Delighting Sheffielders with their incomparable brand of ‘reyt good curreh’ since 1967, it’s safe to say that Ashoka cemented its place in the Steel City foodie hall of fame some time ago. However, if you’re wondering whether this may leave opportunity for complacency on the famous restaurant’s part, then think again; the Eccy Road favourite is still very much at the top of its game when it comes to the quality, service and quirks that has made it a household name up this neck of the woods.

A winning ability to blend the modern with the traditional is reflected both on their menu and in their intimate, stylish restaurant space inspired by the Irani cafes of Mumbai. Taking our seats one bustling evening – it always seems to have the right level of atmosphere: lively enough to set a spirited tone, but never over-boisterous – my partner and I were instantly attended to with drinks, two crisp Cobras, followed by a traditional pickle tray, as we set about ordering starters of the Henderson’s House Puri (tasty small spiced potato cubes mixed tossed with Hendo’s and coriander, served in crispy puri bread) and onion bhajis before turning our attention to the mains.
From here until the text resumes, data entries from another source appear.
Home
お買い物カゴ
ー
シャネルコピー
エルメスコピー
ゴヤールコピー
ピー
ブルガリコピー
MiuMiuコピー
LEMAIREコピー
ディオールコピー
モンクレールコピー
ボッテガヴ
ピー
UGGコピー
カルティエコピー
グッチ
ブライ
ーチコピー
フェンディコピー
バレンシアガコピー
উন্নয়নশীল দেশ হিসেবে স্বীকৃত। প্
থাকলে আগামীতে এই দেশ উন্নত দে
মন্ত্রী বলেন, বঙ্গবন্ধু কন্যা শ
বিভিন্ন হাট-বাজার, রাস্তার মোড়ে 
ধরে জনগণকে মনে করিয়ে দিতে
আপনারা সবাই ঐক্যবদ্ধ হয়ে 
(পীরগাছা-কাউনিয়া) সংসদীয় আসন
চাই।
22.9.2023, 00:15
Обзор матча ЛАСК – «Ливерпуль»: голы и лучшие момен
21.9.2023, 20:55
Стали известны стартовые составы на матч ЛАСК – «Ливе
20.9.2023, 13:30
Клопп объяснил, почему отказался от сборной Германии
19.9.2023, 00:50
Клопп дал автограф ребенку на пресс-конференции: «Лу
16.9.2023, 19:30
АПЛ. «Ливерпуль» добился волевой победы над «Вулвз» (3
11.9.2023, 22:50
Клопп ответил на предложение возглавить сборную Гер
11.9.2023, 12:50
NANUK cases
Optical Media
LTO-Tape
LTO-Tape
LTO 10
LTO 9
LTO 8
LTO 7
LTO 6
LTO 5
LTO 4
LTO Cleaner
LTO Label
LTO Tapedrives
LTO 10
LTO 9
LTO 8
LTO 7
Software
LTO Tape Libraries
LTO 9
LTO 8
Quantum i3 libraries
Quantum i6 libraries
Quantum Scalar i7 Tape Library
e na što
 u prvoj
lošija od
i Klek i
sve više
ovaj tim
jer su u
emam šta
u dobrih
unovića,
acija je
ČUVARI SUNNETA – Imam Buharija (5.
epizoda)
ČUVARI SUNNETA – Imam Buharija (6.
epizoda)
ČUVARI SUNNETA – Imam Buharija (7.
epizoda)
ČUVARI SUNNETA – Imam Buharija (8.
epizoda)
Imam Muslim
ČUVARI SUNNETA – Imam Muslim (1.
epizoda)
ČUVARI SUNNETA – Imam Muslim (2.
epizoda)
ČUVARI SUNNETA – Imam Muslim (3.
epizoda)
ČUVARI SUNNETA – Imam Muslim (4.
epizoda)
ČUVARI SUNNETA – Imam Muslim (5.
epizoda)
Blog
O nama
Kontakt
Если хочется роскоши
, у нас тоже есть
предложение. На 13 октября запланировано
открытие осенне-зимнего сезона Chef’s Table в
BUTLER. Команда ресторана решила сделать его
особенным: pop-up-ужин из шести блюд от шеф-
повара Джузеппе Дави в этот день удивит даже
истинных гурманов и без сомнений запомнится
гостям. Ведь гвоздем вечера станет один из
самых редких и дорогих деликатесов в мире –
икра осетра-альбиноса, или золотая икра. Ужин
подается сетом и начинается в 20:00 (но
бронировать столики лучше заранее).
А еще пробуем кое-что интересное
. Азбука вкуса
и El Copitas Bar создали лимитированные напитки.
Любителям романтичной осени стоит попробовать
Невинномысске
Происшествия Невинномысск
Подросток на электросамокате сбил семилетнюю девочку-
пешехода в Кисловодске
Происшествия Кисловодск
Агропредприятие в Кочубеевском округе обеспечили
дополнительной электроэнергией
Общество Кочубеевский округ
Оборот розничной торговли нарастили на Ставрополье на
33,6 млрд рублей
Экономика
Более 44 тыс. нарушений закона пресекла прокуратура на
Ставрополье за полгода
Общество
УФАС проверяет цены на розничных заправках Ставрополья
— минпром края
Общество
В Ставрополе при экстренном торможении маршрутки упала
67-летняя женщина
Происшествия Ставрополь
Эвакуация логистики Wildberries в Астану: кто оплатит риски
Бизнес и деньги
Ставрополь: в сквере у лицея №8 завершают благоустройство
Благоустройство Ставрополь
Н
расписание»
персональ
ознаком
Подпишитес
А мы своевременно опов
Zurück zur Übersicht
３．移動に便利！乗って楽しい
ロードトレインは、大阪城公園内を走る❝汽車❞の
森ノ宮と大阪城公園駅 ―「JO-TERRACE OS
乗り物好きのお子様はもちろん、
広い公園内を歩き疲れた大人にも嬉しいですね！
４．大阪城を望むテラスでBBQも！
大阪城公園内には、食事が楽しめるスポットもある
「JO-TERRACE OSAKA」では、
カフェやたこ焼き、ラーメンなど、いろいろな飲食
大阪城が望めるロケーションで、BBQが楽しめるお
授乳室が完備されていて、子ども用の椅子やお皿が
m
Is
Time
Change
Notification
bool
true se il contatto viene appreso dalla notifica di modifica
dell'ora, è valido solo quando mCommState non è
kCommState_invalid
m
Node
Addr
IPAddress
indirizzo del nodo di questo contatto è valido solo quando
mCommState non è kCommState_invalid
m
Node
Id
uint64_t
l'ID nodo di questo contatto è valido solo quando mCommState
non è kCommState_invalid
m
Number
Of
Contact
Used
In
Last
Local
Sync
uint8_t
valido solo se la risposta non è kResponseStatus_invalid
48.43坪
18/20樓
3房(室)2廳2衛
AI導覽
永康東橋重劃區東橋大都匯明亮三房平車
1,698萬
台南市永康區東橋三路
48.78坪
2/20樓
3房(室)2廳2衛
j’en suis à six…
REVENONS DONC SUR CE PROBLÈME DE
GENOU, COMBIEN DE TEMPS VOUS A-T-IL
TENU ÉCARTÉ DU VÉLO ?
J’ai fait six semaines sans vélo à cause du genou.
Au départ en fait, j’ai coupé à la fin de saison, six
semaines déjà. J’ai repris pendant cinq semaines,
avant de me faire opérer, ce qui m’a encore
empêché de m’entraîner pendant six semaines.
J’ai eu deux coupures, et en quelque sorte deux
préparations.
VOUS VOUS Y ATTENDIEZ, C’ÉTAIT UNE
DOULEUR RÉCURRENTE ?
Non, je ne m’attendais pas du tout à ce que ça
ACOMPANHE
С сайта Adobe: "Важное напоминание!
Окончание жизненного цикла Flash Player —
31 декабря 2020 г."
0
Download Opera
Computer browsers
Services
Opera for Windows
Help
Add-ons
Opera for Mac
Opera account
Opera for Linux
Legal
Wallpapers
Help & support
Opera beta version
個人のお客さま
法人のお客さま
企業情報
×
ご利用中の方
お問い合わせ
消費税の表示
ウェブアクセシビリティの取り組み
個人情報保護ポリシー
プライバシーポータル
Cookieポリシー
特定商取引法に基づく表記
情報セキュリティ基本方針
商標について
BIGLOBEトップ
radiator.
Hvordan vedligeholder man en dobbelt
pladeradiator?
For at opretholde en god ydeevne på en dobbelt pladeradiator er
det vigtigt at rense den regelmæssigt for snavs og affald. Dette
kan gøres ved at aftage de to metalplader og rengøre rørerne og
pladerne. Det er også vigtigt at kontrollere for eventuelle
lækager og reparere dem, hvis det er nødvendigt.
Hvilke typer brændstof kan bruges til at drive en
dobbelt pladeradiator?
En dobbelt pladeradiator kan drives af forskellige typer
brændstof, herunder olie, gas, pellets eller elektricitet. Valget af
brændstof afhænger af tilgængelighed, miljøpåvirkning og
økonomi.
Inspired by India, made in Sheffield: The vibrant curry house guarantees a good atmosphere, particularly on weekends, and a menu blending the traditional with a few modern, local flavours.

I needn’t have looked. Due to lockdown and a brief move away from the city, it had been over two years since I’d tried the hallowed Taxi Driver Curry, a dish made for and named after a local cabby who kept coming back for more. And it’s no surprise he couldn’t get enough – it remains an incredibly satisfying dish of minced lamb and smoky chicken tikka, supplemented with a rewarding hit of garlic and chilli. My partner went for the Makhan-Wallah, a velvety, cashew nut-laden curry also served with succulent pieces of chicken tikka and swiftly pronounced sumptuous.

Second to Naan: Karai, kashmiri and biryani jostle for attention on the menu alongside lamb chops, a wide selection of lamb/chicken/veggie curries and beautiful butter naans from the traditional charcoal tandoor. Exposed opted for the famed Taxi Driver curry alongside a rich, creamy Makhan-Wallah.

As ever, we over-indulged on the gorgeous mains, not a morsel spared of naan or rice either, which meant we could barely see off our final round of Cobras, and the traditional Indian biscuits bestowed upon us (again, those little quirks) would have to be saved for  our cuppas the following day. 50+ years of reyt good curreh, then, and absolutely no sign of slowing down. We all deserve a post-lockdown treat and I will guarantee Sheffield’s finest Indian restaurant won’t disappoint.

The Taxi Driver: Still a certified banger, but just one of many highlights on an innovative menu.